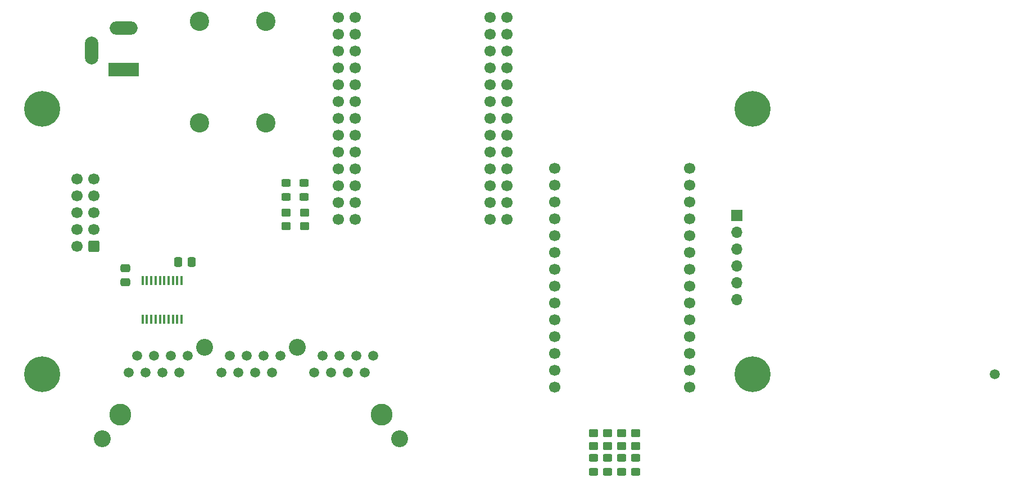
<source format=gbr>
%TF.GenerationSoftware,KiCad,Pcbnew,8.0.0*%
%TF.CreationDate,2024-03-26T17:27:08+01:00*%
%TF.ProjectId,som-exp-host,736f6d2d-6578-4702-9d68-6f73742e6b69,rev?*%
%TF.SameCoordinates,Original*%
%TF.FileFunction,Soldermask,Top*%
%TF.FilePolarity,Negative*%
%FSLAX46Y46*%
G04 Gerber Fmt 4.6, Leading zero omitted, Abs format (unit mm)*
G04 Created by KiCad (PCBNEW 8.0.0) date 2024-03-26 17:27:08*
%MOMM*%
%LPD*%
G01*
G04 APERTURE LIST*
G04 Aperture macros list*
%AMRoundRect*
0 Rectangle with rounded corners*
0 $1 Rounding radius*
0 $2 $3 $4 $5 $6 $7 $8 $9 X,Y pos of 4 corners*
0 Add a 4 corners polygon primitive as box body*
4,1,4,$2,$3,$4,$5,$6,$7,$8,$9,$2,$3,0*
0 Add four circle primitives for the rounded corners*
1,1,$1+$1,$2,$3*
1,1,$1+$1,$4,$5*
1,1,$1+$1,$6,$7*
1,1,$1+$1,$8,$9*
0 Add four rect primitives between the rounded corners*
20,1,$1+$1,$2,$3,$4,$5,0*
20,1,$1+$1,$4,$5,$6,$7,0*
20,1,$1+$1,$6,$7,$8,$9,0*
20,1,$1+$1,$8,$9,$2,$3,0*%
G04 Aperture macros list end*
%ADD10RoundRect,0.250000X-0.450000X0.350000X-0.450000X-0.350000X0.450000X-0.350000X0.450000X0.350000X0*%
%ADD11C,5.400000*%
%ADD12C,2.910000*%
%ADD13RoundRect,0.250000X0.450000X-0.325000X0.450000X0.325000X-0.450000X0.325000X-0.450000X-0.325000X0*%
%ADD14C,1.500000*%
%ADD15RoundRect,0.250000X0.475000X-0.337500X0.475000X0.337500X-0.475000X0.337500X-0.475000X-0.337500X0*%
%ADD16RoundRect,0.250000X0.600000X0.600000X-0.600000X0.600000X-0.600000X-0.600000X0.600000X-0.600000X0*%
%ADD17C,1.700000*%
%ADD18R,4.600000X2.000000*%
%ADD19O,4.200000X2.000000*%
%ADD20O,2.000000X4.200000*%
%ADD21R,1.700000X1.700000*%
%ADD22O,1.700000X1.700000*%
%ADD23RoundRect,0.250000X0.450000X-0.350000X0.450000X0.350000X-0.450000X0.350000X-0.450000X-0.350000X0*%
%ADD24RoundRect,0.250000X-0.450000X0.325000X-0.450000X-0.325000X0.450000X-0.325000X0.450000X0.325000X0*%
%ADD25C,3.300000*%
%ADD26C,2.550000*%
%ADD27R,0.450000X1.475000*%
%ADD28RoundRect,0.250000X-0.337500X-0.475000X0.337500X-0.475000X0.337500X0.475000X-0.337500X0.475000X0*%
G04 APERTURE END LIST*
D10*
%TO.C,R3*%
X179900000Y-115123400D03*
X179900000Y-117123400D03*
%TD*%
D11*
%TO.C,H2*%
X197500000Y-66250000D03*
%TD*%
D12*
%TO.C,J3*%
X124192000Y-68300000D03*
X124192000Y-53000000D03*
%TD*%
%TO.C,J2*%
X114192000Y-68300000D03*
X114192000Y-53000000D03*
%TD*%
D11*
%TO.C,H3*%
X90500000Y-106250000D03*
%TD*%
D13*
%TO.C,LED6*%
X173505000Y-120955000D03*
X173505000Y-118905000D03*
%TD*%
D14*
%TO.C,REF\u002A\u002A*%
X234000000Y-106250000D03*
%TD*%
D15*
%TO.C,C7*%
X103000000Y-92351700D03*
X103000000Y-90276700D03*
%TD*%
D11*
%TO.C,H4*%
X197500000Y-106250000D03*
%TD*%
D13*
%TO.C,LED4*%
X177765000Y-120955000D03*
X177765000Y-118905000D03*
%TD*%
D16*
%TO.C,J7*%
X98226900Y-86950600D03*
D17*
X95686900Y-86950600D03*
X98226900Y-84410600D03*
X95686900Y-84410600D03*
X98226900Y-81870600D03*
X95686900Y-81870600D03*
X98226900Y-79330600D03*
X95686900Y-79330600D03*
X98226900Y-76790600D03*
X95686900Y-76790600D03*
%TD*%
D18*
%TO.C,J5*%
X102750000Y-60300000D03*
D19*
X102750000Y-54000000D03*
D20*
X97950000Y-57400000D03*
%TD*%
D21*
%TO.C,J6*%
X195130800Y-82340000D03*
D22*
X195130800Y-84880000D03*
X195130800Y-87420000D03*
X195130800Y-89960000D03*
X195130800Y-92500000D03*
X195130800Y-95040000D03*
%TD*%
D23*
%TO.C,R1*%
X130014400Y-83919600D03*
X130014400Y-81919600D03*
%TD*%
D24*
%TO.C,LED1*%
X129969400Y-77425600D03*
X129969400Y-79475600D03*
%TD*%
D25*
%TO.C,J1*%
X102254600Y-112320000D03*
X141624600Y-112320000D03*
D14*
X103524600Y-105970000D03*
X104794600Y-103430000D03*
X106064600Y-105970000D03*
X107334600Y-103430000D03*
X108604600Y-105970000D03*
X109874600Y-103430000D03*
X111144600Y-105970000D03*
X112414600Y-103430000D03*
X117494600Y-105970000D03*
X118764600Y-103430000D03*
X120034600Y-105970000D03*
X121304600Y-103430000D03*
X122574600Y-105970000D03*
X123844600Y-103430000D03*
X125114600Y-105970000D03*
X126384600Y-103430000D03*
X131464600Y-105970000D03*
X132734600Y-103430000D03*
X134004600Y-105970000D03*
X135274600Y-103430000D03*
X136544600Y-105970000D03*
X137814600Y-103430000D03*
X139084600Y-105970000D03*
X140354600Y-103430000D03*
D26*
X99519600Y-116000000D03*
X144359600Y-116000000D03*
X114954600Y-102160000D03*
X128924600Y-102160000D03*
%TD*%
D27*
%TO.C,U14*%
X111464400Y-92124000D03*
X110814400Y-92124000D03*
X110164400Y-92124000D03*
X109514400Y-92124000D03*
X108864400Y-92124000D03*
X108214400Y-92124000D03*
X107564400Y-92124000D03*
X106914400Y-92124000D03*
X106264400Y-92124000D03*
X105614400Y-92124000D03*
X105614400Y-98000000D03*
X106264400Y-98000000D03*
X106914400Y-98000000D03*
X107564400Y-98000000D03*
X108214400Y-98000000D03*
X108864400Y-98000000D03*
X109514400Y-98000000D03*
X110164400Y-98000000D03*
X110814400Y-98000000D03*
X111464400Y-98000000D03*
%TD*%
D28*
%TO.C,C6*%
X110962500Y-89314200D03*
X113037500Y-89314200D03*
%TD*%
D10*
%TO.C,R4*%
X177770000Y-115123400D03*
X177770000Y-117123400D03*
%TD*%
D17*
%TO.C,U2*%
X137627000Y-52378000D03*
X135087000Y-52378000D03*
X137627000Y-54918000D03*
X135087000Y-54918000D03*
X137627000Y-57458000D03*
X135087000Y-57458000D03*
X137627000Y-59998000D03*
X135087000Y-59998000D03*
X137627000Y-62538000D03*
X135087000Y-62538000D03*
X137627000Y-65078000D03*
X135087000Y-65078000D03*
X137627000Y-67618000D03*
X135087000Y-67618000D03*
X137627000Y-70158000D03*
X135087000Y-70158000D03*
X137627000Y-72698000D03*
X135087000Y-72698000D03*
X137627000Y-75238000D03*
X135087000Y-75238000D03*
X137627000Y-77778000D03*
X135087000Y-77778000D03*
X137627000Y-80318000D03*
X135087000Y-80318000D03*
X137627000Y-82858000D03*
X135087000Y-82858000D03*
X160517000Y-52378000D03*
X157977000Y-52378000D03*
X160517000Y-54918000D03*
X157977000Y-54918000D03*
X160517000Y-57458000D03*
X157977000Y-57458000D03*
X160517000Y-59998000D03*
X157977000Y-59998000D03*
X160517000Y-62538000D03*
X157977000Y-62538000D03*
X160517000Y-65078000D03*
X157977000Y-65078000D03*
X160517000Y-67618000D03*
X157977000Y-67618000D03*
X160517000Y-70158000D03*
X157977000Y-70158000D03*
X160517000Y-72698000D03*
X157977000Y-72698000D03*
X160517000Y-75238000D03*
X157977000Y-75238000D03*
X160517000Y-77778000D03*
X157977000Y-77778000D03*
X160517000Y-80318000D03*
X157977000Y-80318000D03*
X160517000Y-82858000D03*
X157977000Y-82858000D03*
%TD*%
%TO.C,U1*%
X167680000Y-75160000D03*
X167680000Y-77700000D03*
X167680000Y-80240000D03*
X167680000Y-82780000D03*
X167680000Y-85320000D03*
X167680000Y-87860000D03*
X167680000Y-90400000D03*
X167680000Y-92940000D03*
X167680000Y-95480000D03*
X167680000Y-98020000D03*
X167680000Y-100560000D03*
X167680000Y-103100000D03*
X167680000Y-105640000D03*
X167680000Y-108180000D03*
X188000000Y-108180000D03*
X188000000Y-105640000D03*
X188000000Y-103100000D03*
X188000000Y-100560000D03*
X188000000Y-98020000D03*
X188000000Y-95480000D03*
X188000000Y-92940000D03*
X188000000Y-90400000D03*
X188000000Y-87860000D03*
X188000000Y-85320000D03*
X188000000Y-82780000D03*
X188000000Y-80240000D03*
X188000000Y-77700000D03*
X188000000Y-75160000D03*
%TD*%
D10*
%TO.C,R6*%
X173510000Y-115123400D03*
X173510000Y-117123400D03*
%TD*%
D13*
%TO.C,LED3*%
X179895000Y-120955000D03*
X179895000Y-118905000D03*
%TD*%
D10*
%TO.C,R5*%
X175640000Y-115123400D03*
X175640000Y-117123400D03*
%TD*%
D23*
%TO.C,R2*%
X127242582Y-83919600D03*
X127242582Y-81919600D03*
%TD*%
D11*
%TO.C,H1*%
X90500000Y-66250000D03*
%TD*%
D24*
%TO.C,LED2*%
X127197582Y-77425600D03*
X127197582Y-79475600D03*
%TD*%
D13*
%TO.C,LED5*%
X175635000Y-120955000D03*
X175635000Y-118905000D03*
%TD*%
M02*

</source>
☆ ☆ ☆ ☆
▶ [Problem requirements] Which lines in the records above contain the word "rounded"? Return each of them.

▶ [Output]
0 Rectangle with rounded corners*
0 Add four circle primitives for the rounded corners*
0 Add four rect primitives between the rounded corners*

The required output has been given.